[Extracted page text data]

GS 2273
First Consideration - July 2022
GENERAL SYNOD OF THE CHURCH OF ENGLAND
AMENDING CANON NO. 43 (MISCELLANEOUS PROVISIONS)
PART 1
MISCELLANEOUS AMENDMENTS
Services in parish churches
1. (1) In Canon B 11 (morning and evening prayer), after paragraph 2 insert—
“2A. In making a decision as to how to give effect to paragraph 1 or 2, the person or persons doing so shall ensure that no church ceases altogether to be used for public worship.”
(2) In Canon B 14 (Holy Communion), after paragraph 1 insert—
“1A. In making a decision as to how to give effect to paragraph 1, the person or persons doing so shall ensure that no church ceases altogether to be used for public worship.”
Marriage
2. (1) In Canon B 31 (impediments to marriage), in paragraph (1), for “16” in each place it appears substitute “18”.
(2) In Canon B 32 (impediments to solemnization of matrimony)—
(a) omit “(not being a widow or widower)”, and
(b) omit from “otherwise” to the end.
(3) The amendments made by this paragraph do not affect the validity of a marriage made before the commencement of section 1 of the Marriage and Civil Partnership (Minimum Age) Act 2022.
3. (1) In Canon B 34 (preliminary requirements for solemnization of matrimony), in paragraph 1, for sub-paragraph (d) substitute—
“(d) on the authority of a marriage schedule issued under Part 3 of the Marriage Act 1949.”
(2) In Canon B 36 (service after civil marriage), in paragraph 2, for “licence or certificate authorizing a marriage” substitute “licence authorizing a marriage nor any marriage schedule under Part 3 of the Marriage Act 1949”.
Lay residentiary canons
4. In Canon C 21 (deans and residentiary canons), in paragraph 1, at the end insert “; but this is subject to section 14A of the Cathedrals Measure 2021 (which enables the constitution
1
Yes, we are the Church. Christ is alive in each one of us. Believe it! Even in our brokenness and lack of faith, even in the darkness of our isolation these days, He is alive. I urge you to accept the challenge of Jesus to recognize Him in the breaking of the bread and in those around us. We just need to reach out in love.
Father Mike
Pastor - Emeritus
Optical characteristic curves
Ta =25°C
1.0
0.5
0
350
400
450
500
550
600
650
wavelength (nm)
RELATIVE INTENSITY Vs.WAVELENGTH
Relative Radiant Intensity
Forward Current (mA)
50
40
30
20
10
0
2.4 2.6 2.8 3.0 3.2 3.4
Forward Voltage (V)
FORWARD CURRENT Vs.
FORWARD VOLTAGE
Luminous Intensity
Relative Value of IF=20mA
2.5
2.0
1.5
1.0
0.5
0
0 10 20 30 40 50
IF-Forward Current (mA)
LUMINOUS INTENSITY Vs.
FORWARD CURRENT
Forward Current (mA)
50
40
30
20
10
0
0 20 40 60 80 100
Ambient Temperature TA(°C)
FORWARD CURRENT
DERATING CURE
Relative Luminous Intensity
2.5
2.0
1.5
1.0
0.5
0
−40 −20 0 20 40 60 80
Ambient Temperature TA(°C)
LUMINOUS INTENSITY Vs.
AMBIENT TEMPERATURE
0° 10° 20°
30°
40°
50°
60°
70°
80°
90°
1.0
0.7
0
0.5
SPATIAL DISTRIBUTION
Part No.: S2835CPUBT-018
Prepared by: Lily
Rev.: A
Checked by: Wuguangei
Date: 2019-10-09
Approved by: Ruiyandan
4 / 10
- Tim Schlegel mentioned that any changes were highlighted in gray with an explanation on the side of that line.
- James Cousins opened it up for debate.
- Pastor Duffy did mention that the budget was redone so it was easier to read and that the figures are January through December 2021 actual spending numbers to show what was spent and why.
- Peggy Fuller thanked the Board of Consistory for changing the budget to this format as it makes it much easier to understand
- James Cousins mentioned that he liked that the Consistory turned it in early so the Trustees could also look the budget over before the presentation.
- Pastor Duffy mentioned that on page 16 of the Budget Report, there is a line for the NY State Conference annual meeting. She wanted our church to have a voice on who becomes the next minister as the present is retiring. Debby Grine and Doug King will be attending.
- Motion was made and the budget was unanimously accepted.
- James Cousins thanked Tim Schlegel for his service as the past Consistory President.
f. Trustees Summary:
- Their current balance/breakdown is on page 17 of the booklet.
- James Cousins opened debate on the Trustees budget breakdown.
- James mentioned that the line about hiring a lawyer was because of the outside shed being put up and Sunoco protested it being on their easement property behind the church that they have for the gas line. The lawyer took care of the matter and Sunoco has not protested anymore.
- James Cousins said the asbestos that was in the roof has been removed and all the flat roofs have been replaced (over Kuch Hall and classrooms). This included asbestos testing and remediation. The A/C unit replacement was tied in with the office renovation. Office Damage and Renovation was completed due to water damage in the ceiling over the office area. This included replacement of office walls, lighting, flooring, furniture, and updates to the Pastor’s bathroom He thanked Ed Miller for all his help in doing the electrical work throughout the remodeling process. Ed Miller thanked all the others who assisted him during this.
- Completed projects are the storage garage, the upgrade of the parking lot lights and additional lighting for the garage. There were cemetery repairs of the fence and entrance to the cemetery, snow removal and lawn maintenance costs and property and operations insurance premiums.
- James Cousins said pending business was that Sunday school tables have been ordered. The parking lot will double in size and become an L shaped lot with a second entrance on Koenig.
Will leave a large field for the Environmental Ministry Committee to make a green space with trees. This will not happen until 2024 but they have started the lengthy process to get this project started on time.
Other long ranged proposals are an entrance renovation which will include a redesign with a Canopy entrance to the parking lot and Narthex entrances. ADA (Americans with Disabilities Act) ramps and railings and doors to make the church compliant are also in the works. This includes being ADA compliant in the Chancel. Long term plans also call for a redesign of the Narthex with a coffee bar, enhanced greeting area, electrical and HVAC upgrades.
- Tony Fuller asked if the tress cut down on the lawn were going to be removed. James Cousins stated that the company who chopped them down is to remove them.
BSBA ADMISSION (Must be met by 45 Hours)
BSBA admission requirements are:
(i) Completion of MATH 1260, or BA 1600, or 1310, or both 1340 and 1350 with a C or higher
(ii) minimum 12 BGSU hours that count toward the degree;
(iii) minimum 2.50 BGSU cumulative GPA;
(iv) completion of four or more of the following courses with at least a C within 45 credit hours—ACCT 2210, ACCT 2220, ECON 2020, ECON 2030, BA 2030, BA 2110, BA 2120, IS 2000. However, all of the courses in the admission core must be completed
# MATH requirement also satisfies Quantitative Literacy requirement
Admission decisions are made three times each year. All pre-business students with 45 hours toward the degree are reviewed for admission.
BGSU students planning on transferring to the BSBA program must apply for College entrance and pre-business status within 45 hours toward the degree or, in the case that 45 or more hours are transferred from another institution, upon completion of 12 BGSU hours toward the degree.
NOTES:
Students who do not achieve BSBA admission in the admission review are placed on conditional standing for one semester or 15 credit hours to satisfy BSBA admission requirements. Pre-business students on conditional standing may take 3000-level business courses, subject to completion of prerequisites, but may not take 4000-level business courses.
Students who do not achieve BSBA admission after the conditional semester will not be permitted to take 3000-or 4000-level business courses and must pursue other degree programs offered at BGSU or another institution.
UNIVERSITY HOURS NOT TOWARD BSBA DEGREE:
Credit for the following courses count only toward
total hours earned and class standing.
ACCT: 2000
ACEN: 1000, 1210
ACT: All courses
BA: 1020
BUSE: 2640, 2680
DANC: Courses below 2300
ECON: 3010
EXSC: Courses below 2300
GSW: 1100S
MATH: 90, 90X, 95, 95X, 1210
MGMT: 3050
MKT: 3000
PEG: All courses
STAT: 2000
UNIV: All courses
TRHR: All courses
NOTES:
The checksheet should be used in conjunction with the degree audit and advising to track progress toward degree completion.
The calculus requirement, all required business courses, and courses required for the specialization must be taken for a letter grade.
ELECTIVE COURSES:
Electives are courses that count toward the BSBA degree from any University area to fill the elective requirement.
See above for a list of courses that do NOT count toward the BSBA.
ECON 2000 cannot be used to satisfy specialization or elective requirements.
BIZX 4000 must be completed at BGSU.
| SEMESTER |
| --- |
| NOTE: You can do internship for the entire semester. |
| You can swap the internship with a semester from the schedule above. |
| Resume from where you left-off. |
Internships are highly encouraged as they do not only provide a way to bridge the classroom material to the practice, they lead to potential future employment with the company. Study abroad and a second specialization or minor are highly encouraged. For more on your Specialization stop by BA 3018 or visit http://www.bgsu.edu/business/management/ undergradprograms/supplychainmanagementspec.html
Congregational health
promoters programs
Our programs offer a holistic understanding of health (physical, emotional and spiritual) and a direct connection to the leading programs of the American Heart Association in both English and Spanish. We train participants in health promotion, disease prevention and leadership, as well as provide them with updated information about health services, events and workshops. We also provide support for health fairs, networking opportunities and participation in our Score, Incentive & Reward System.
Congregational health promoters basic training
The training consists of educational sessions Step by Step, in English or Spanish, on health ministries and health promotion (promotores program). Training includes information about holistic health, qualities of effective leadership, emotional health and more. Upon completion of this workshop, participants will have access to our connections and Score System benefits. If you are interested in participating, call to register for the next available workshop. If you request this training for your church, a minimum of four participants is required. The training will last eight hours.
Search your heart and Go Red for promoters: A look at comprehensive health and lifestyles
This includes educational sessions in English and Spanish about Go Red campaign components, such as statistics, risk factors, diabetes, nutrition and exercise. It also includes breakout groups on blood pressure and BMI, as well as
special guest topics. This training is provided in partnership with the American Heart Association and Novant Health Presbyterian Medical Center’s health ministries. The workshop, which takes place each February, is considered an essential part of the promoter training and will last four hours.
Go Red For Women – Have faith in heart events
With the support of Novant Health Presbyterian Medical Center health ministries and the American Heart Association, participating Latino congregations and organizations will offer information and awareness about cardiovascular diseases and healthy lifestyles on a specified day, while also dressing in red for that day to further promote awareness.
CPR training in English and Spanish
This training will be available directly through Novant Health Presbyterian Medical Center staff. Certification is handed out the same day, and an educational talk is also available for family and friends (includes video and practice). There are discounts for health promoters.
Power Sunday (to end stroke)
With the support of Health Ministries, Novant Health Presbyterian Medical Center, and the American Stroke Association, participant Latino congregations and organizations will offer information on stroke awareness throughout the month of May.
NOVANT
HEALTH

WORK REQUEST: Write out every line from the entries where "Sunday" appears.

WRITTEN RESPONSE:
- James Cousins said pending business was that Sunday school tables have been ordered. The parking lot will double in size and become an L shaped lot with a second entrance on Koenig.
Power Sunday (to end stroke)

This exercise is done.